» Work to be completed
Copy out every row below, putting "Mallorca" wherever "Madeira" occurs and leaving everything else unchanged. Omit the pictures from your answer.

» Supplied information
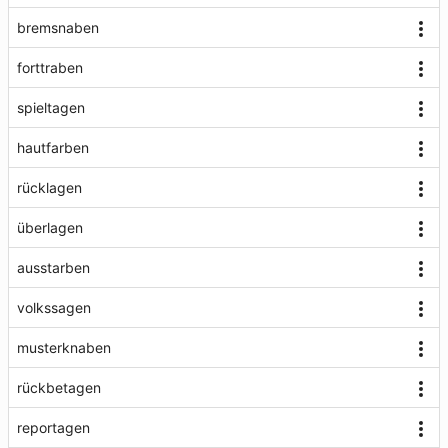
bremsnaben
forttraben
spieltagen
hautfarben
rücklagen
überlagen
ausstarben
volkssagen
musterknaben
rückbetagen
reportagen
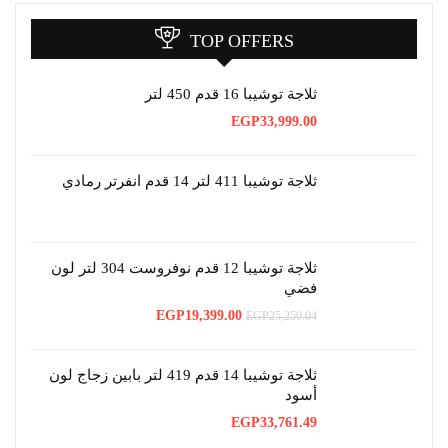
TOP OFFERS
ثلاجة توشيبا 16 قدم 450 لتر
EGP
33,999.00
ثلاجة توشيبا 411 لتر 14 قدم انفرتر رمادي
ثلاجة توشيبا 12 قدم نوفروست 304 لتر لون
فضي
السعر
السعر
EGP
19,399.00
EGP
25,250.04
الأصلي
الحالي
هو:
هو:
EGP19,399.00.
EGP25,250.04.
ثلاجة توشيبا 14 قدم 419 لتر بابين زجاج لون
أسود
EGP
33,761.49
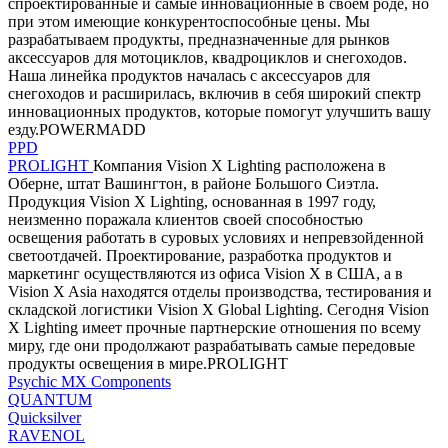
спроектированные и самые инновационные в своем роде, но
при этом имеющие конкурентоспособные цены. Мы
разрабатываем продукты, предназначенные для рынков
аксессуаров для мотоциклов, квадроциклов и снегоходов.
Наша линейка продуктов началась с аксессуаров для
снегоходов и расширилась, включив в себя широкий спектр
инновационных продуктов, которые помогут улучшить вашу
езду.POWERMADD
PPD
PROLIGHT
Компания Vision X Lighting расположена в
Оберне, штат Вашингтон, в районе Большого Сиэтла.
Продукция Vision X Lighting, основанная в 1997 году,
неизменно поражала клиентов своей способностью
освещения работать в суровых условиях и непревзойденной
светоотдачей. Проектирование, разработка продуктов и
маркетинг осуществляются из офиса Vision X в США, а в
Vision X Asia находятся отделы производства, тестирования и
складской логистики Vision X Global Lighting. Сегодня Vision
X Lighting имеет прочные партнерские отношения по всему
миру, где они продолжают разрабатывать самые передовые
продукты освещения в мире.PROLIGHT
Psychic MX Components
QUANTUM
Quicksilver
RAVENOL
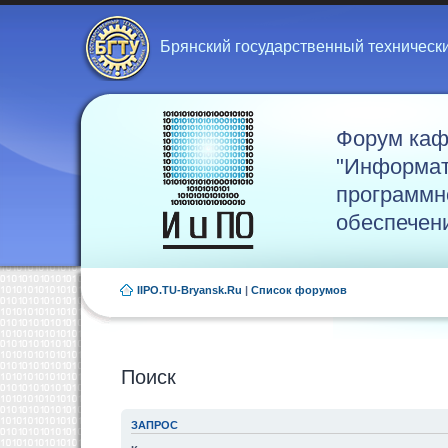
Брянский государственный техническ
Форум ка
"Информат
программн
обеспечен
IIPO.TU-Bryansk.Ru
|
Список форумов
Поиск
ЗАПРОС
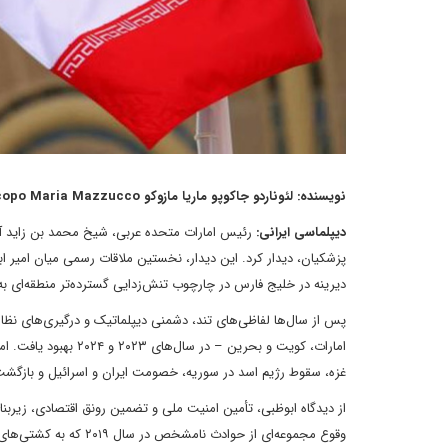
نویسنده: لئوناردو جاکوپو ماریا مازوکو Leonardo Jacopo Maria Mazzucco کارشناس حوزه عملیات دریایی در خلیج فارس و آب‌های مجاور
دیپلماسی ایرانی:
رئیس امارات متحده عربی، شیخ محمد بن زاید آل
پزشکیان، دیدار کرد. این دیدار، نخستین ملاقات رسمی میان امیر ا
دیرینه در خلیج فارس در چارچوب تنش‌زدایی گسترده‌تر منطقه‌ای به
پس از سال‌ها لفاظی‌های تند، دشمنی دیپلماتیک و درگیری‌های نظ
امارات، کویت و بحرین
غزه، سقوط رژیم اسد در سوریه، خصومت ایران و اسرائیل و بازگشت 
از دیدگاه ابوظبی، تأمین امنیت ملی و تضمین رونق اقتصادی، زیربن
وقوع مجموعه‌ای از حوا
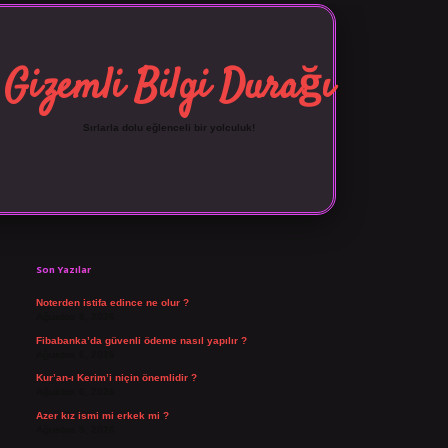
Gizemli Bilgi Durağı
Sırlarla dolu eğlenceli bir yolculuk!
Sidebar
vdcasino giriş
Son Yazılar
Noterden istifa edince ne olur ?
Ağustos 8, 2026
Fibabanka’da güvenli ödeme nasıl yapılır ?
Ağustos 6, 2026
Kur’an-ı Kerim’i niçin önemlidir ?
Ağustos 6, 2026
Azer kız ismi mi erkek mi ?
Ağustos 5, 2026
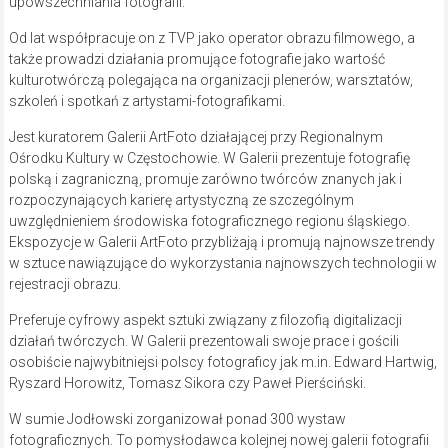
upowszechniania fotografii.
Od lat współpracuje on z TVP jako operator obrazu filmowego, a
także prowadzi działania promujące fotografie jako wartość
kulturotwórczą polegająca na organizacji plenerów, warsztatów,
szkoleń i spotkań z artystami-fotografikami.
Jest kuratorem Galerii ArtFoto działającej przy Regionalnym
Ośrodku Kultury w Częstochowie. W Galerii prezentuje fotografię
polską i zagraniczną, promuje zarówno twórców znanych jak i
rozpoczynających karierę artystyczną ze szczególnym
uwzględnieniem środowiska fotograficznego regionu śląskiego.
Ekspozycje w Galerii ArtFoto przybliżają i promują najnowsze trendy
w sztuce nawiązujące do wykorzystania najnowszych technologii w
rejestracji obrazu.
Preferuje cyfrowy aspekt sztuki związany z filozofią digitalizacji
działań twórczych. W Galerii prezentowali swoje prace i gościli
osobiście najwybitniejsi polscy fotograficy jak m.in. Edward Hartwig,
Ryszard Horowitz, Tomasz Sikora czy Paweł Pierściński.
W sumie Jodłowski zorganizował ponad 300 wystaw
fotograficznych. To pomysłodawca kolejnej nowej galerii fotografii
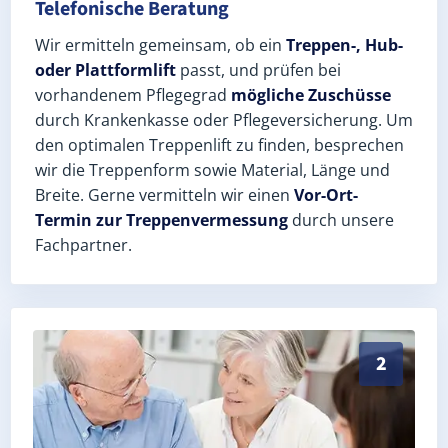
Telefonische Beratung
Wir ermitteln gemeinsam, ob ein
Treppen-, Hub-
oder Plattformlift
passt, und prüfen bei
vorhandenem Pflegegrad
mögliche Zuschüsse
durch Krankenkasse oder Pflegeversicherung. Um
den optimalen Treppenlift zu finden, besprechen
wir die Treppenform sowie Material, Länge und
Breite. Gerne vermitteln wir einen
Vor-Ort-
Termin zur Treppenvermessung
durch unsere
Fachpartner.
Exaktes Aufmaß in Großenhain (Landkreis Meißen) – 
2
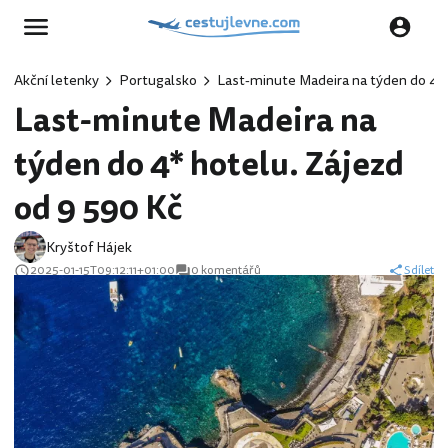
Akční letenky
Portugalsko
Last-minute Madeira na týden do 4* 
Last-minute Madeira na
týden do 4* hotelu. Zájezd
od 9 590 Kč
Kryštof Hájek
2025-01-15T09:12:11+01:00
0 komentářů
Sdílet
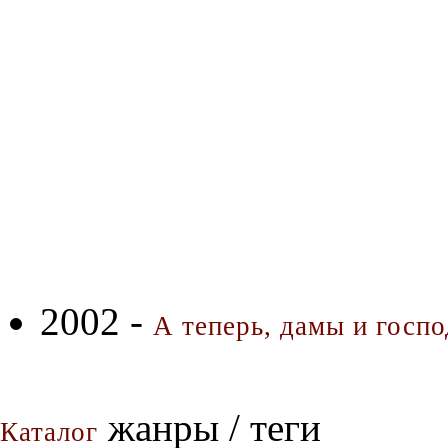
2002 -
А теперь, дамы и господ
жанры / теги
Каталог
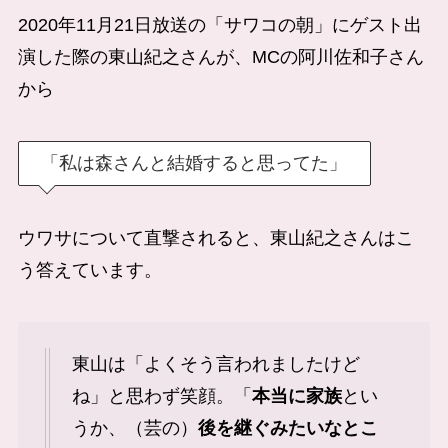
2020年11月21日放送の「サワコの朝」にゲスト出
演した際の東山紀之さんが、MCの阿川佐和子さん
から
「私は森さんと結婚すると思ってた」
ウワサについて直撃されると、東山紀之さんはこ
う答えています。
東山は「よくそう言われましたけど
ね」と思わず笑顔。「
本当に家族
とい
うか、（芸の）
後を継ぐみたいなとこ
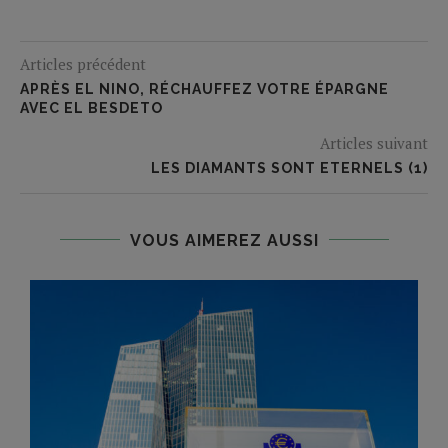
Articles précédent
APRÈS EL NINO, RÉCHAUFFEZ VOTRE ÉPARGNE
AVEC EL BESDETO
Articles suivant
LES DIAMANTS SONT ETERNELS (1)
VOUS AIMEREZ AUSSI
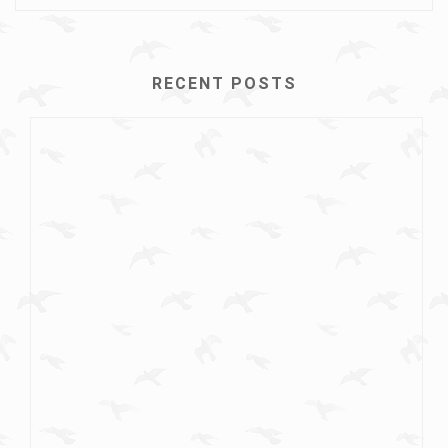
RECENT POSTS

» Result below
bremsnaben
forttraben
spieltagen
hautfarben
rücklagen
überlagen
ausstarben
volkssagen
musterknaben
rückbetagen
reportagen
TOP OFFERS
ثلاجة توشيبا 16 قدم 450 لتر
EGP
33,999.00
ثلاجة توشيبا 411 لتر 14 قدم انفرتر رمادي
ثلاجة توشيبا 12 قدم نوفروست 304 لتر لون
فضي
السعر
السعر
EGP
19,399.00
EGP
25,250.04
الأصلي
الحالي
هو:
هو:
EGP19,399.00.
EGP25,250.04.
ثلاجة توشيبا 14 قدم 419 لتر بابين زجاج لون
أسود
EGP
33,761.49
спроектированные и самые инновационные в своем роде, но
при этом имеющие конкурентоспособные цены. Мы
разрабатываем продукты, предназначенные для рынков
аксессуаров для мотоциклов, квадроциклов и снегоходов.
Наша линейка продуктов началась с аксессуаров для
снегоходов и расширилась, включив в себя широкий спектр
инновационных продуктов, которые помогут улучшить вашу
езду.POWERMADD
PPD
PROLIGHT
Компания Vision X Lighting расположена в
Оберне, штат Вашингтон, в районе Большого Сиэтла.
Продукция Vision X Lighting, основанная в 1997 году,
неизменно поражала клиентов своей способностью
освещения работать в суровых условиях и непревзойденной
светоотдачей. Проектирование, разработка продуктов и
маркетинг осуществляются из офиса Vision X в США, а в
Vision X Asia находятся отделы производства, тестирования и
складской логистики Vision X Global Lighting. Сегодня Vision
X Lighting имеет прочные партнерские отношения по всему
миру, где они продолжают разрабатывать самые передовые
продукты освещения в мире.PROLIGHT
Psychic MX Components
QUANTUM
Quicksilver
RAVENOL
Брянский государственный техническ
Форум ка
"Информат
программн
обеспечен
IIPO.TU-Bryansk.Ru
|
Список форумов
Поиск
ЗАПРОС
نویسنده: لئوناردو جاکوپو ماریا مازوکو Leonardo Jacopo Maria Mazzucco کارشناس حوزه عملیات دریایی در خلیج فارس و آب‌های مجاور
دیپلماسی ایرانی:
رئیس امارات متحده عربی، شیخ محمد بن زاید آل
پزشکیان، دیدار کرد. این دیدار، نخستین ملاقات رسمی میان امیر ا
دیرینه در خلیج فارس در چارچوب تنش‌زدایی گسترده‌تر منطقه‌ای به
پس از سال‌ها لفاظی‌های تند، دشمنی دیپلماتیک و درگیری‌های نظ
امارات، کویت و بحرین
غزه، سقوط رژیم اسد در سوریه، خصومت ایران و اسرائیل و بازگشت 
از دیدگاه ابوظبی، تأمین امنیت ملی و تضمین رونق اقتصادی، زیربن
وقوع مجموعه‌ای از حوا
Gizemli Bilgi Durağı
Sırlarla dolu eğlenceli bir yolculuk!
Sidebar
vdcasino giriş
Son Yazılar
Noterden istifa edince ne olur ?
Ağustos 8, 2026
Fibabanka’da güvenli ödeme nasıl yapılır ?
Ağustos 6, 2026
Kur’an-ı Kerim’i niçin önemlidir ?
Ağustos 6, 2026
Azer kız ismi mi erkek mi ?
Ağustos 5, 2026
upowszechniania fotografii.
Od lat współpracuje on z TVP jako operator obrazu filmowego, a
także prowadzi działania promujące fotografie jako wartość
kulturotwórczą polegająca na organizacji plenerów, warsztatów,
szkoleń i spotkań z artystami-fotografikami.
Jest kuratorem Galerii ArtFoto działającej przy Regionalnym
Ośrodku Kultury w Częstochowie. W Galerii prezentuje fotografię
polską i zagraniczną, promuje zarówno twórców znanych jak i
rozpoczynających karierę artystyczną ze szczególnym
uwzględnieniem środowiska fotograficznego regionu śląskiego.
Ekspozycje w Galerii ArtFoto przybliżają i promują najnowsze trendy
w sztuce nawiązujące do wykorzystania najnowszych technologii w
rejestracji obrazu.
Preferuje cyfrowy aspekt sztuki związany z filozofią digitalizacji
działań twórczych. W Galerii prezentowali swoje prace i gościli
osobiście najwybitniejsi polscy fotograficy jak m.in. Edward Hartwig,
Ryszard Horowitz, Tomasz Sikora czy Paweł Pierściński.
W sumie Jodłowski zorganizował ponad 300 wystaw
fotograficznych. To pomysłodawca kolejnej nowej galerii fotografii
Telefonische Beratung
Wir ermitteln gemeinsam, ob ein
Treppen-, Hub-
oder Plattformlift
passt, und prüfen bei
vorhandenem Pflegegrad
mögliche Zuschüsse
durch Krankenkasse oder Pflegeversicherung. Um
den optimalen Treppenlift zu finden, besprechen
wir die Treppenform sowie Material, Länge und
Breite. Gerne vermitteln wir einen
Vor-Ort-
Termin zur Treppenvermessung
durch unsere
Fachpartner.
Exaktes Aufmaß in Großenhain (Landkreis Meißen) – 
2
Akční letenky
Portugalsko
Last-minute Mallorca na týden do 4* 
Last-minute Mallorca na
týden do 4* hotelu. Zájezd
od 9 590 Kč
Kryštof Hájek
2025-01-15T09:12:11+01:00
0 komentářů
Sdílet
2002 -
А теперь, дамы и господ
жанры / теги
Каталог
2020年11月21日放送の「サワコの朝」にゲスト出
演した際の東山紀之さんが、MCの阿川佐和子さん
から
「私は森さんと結婚すると思ってた」
ウワサについて直撃されると、東山紀之さんはこ
う答えています。
東山は「よくそう言われましたけど
ね」と思わず笑顔。「
本当に家族
とい
うか、（芸の）
後を継ぐみたいなとこ
Articles précédent
APRÈS EL NINO, RÉCHAUFFEZ VOTRE ÉPARGNE
AVEC EL BESDETO
Articles suivant
LES DIAMANTS SONT ETERNELS (1)
VOUS AIMEREZ AUSSI
RECENT POSTS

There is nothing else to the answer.